The Florida Senate is expected to vote Tuesday on a bill that would clear the way for the state to revoke the licenses of restaurants and other establishments that allow children to attend drag shows.
The bill came after the DeSantis administration filed a complaint against the Hyatt Regency Miami hotel for hosting a “Drag Queen Christmas” event in December, alleging minors were allowed to see the show.
There were also videos of children attending a drag show in Orlando. The venue in Orlando tried to warn parents the performance might not be appropriate for people under 18, but staff didn’t prevent children from attending.
READ: Full text of bill
Businesses have already lost their liquor licenses because of this.
The bill was filed by Jacksonville Republican Sen. Clay Yarborough, who said the goal is to protect children.
“Parents have the right to raise their children as they see fit, and government intervention should be a last resort.

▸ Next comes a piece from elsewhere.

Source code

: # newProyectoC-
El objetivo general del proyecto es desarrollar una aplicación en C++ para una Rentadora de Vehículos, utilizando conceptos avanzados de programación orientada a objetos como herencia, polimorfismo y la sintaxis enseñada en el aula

As lawmakers, we have a responsibility to protect children from viewing lewd conduct that is patently offensive to prevailing standards in our communities,” Yarborough told the Senate Rules Committee last month.

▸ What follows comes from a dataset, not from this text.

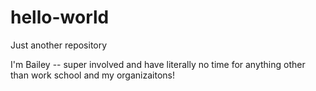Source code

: # hello-world
Just another repository


I'm Bailey -- super involved and have literally no time for anything other than work school and my organizaitons!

Businesses could face thousands of dollars in fines and lose their liquor licenses, and anyone who lets a child see one of these shows could do a year in prison.

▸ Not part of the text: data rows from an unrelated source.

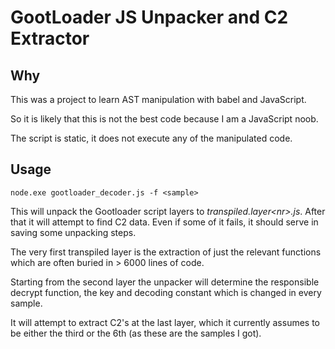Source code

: # GootLoader JS Unpacker and C2 Extractor

## Why

This was a project to learn AST manipulation with babel and JavaScript.

So it is likely that this is not the best code because I am a JavaScript noob.

The script is static, it does not execute any of the manipulated code.
## Usage

`node.exe gootloader_decoder.js -f <sample>`

This will unpack the Gootloader script layers to _transpiled.layer\<nr\>.js_. After that it will attempt to find C2 data. Even if some of it fails, it should serve in saving some unpacking steps.

The very first transpiled layer is the extraction of just the relevant functions which are often buried in > 6000 lines of code.

Starting from the second layer the unpacker will determine the responsible decrypt function, the key and decoding constant which is changed in every sample.

It will attempt to extract C2's at the last layer, which it currently assumes to be either the third or the 6th (as these are the samples I got).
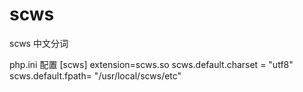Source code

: # scws
scws 中文分词

php.ini 配置
[scws]
extension=scws.so
scws.default.charset = "utf8"
scws.default.fpath= "/usr/local/scws/etc"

The bill’s language doesn’t specifically mention drag shows. It defines an adult live performance as “any show, exhibition, or other presentation that is performed in front of a live audience and in whole or in part, depicts or simulates nudity, sexual conduct, sexual excitement, specific sexual activities, … lewd conduct, or the lewd exposure of prosthetic or imitation genitals or breasts.”
There is an exception to this bill, and it’s for people and businesses who allow minors to attend a show if a parent is with them. Some say this portion of the bill should be revised.
A House version of the bill is still in committee.